Abstract
When resources are scarce, and education policies must be selected and enacted at a national level, how do policymakers select the policy options most suited to their context? Few countries can raise the quality of pre-service teacher preparation, increase induction and mentoring programs, improve teaching conditions, and pay teachers higher salaries, all at the same time. Yet international policy recommendations indicate that these form the pathway to becoming a successful educational system. Where should policymakers start?

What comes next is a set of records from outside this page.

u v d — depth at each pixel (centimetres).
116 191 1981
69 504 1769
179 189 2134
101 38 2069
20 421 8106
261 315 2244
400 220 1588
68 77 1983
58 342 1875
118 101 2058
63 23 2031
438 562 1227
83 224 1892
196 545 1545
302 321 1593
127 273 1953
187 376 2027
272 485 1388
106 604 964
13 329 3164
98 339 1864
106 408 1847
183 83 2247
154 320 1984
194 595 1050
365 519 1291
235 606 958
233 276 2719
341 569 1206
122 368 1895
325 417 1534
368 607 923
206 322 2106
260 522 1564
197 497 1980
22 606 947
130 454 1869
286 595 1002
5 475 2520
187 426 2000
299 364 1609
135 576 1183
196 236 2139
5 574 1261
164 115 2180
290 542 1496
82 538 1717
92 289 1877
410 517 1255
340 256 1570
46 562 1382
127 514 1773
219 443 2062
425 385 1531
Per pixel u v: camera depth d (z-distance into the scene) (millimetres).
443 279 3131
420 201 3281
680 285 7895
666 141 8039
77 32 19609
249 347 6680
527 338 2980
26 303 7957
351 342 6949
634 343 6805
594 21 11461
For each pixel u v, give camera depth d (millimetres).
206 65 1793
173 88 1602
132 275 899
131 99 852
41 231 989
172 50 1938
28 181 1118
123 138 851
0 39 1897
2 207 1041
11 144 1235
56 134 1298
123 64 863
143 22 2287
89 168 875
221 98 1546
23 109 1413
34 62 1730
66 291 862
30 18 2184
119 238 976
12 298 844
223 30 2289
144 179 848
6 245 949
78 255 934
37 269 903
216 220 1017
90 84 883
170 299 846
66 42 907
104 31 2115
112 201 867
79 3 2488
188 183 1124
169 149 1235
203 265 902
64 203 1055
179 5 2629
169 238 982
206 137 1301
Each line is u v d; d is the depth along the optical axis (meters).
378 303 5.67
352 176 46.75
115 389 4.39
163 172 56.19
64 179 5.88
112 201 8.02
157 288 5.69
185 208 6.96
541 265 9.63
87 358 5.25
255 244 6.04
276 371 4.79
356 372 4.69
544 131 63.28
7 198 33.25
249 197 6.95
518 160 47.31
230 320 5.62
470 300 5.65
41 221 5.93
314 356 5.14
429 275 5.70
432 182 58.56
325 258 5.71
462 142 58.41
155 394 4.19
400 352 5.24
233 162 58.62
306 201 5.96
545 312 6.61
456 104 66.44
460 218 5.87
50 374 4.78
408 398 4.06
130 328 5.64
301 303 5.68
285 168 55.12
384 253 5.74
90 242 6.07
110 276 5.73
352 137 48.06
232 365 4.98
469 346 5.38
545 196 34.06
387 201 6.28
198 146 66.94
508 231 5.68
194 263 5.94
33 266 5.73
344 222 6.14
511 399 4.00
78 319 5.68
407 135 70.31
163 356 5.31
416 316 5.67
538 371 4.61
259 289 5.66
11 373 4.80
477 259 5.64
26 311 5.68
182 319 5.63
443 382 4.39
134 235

In this study, I investigate the dilemma of “how to prioritize among competing policy options” (World Bank, 2013, p. 8) and shed light on “which system-specific factors mediate the relationships between teacher professionalism and outcomes” (OECD, 2016a, p. 122). I provide background to the field of international comparative research in education, the principles and politics of policy transfer, and the role that the OECD and PISA have assumed in the promotion of traveling educational policies. I then critically discuss the existing literature on teaching and student outcomes, policy transfer in education, system-specific conditions and ecological models, and the theory and practice of professions in general and the teaching profession in particular. Through the exploration of a social ecological model for the teaching profession, and an innovative research design, I conclude that some system-specific factors are consistently associated with higher PISA results, that these factors mediate the relationship of policies and outcomes, and that set-theoretic methods are useful for the study of this phenomenon.
Specifically, my findings indicate that gender equality, income equality, human development, and individualism are consistently associated with higher PISA results, and that high gender equality is the most important of these conditions. Gender equality and human development also consistently mediate, in both strength and direction, the linear relationship that policy and professional conditions have with student outcomes.
These findings have important implications for both policy borrowing and lending, and for comparative educational research. For policymakers, they provide the mechanism for identifying meaningful peer countries between which the transfer of educational policy is less likely to be mediated by context and therefore more likely to be successful, thereby providing a tool for prioritizing between competing policy options. For researchers, these findings indicate that contextual complexity in comparative social research can be systematized and simplified, and that the question of which macro and cultural factors are consistently associated with educational outcomes can be rigorously explored. For methodologists, these findings contribute a replicable example of a set-theoretic analysis of contextual conditions mixed with a linear analysis of proximate conditions, for the study of the mediating effects of system-level factors. And for all readers of this thesis, these findings emphasize the importance of gender equality for social outcomes.
These conclusions suggest many future areas of study, including case studies to better understand the mechanisms of the mediation by outcome enabling conditions, the replication of studies exploring educational inputs and student outcomes with the inclusion of outcome enabling conditions, and analyses of the effect of outcome enabling conditions, especially gender equality, on other social outcomes.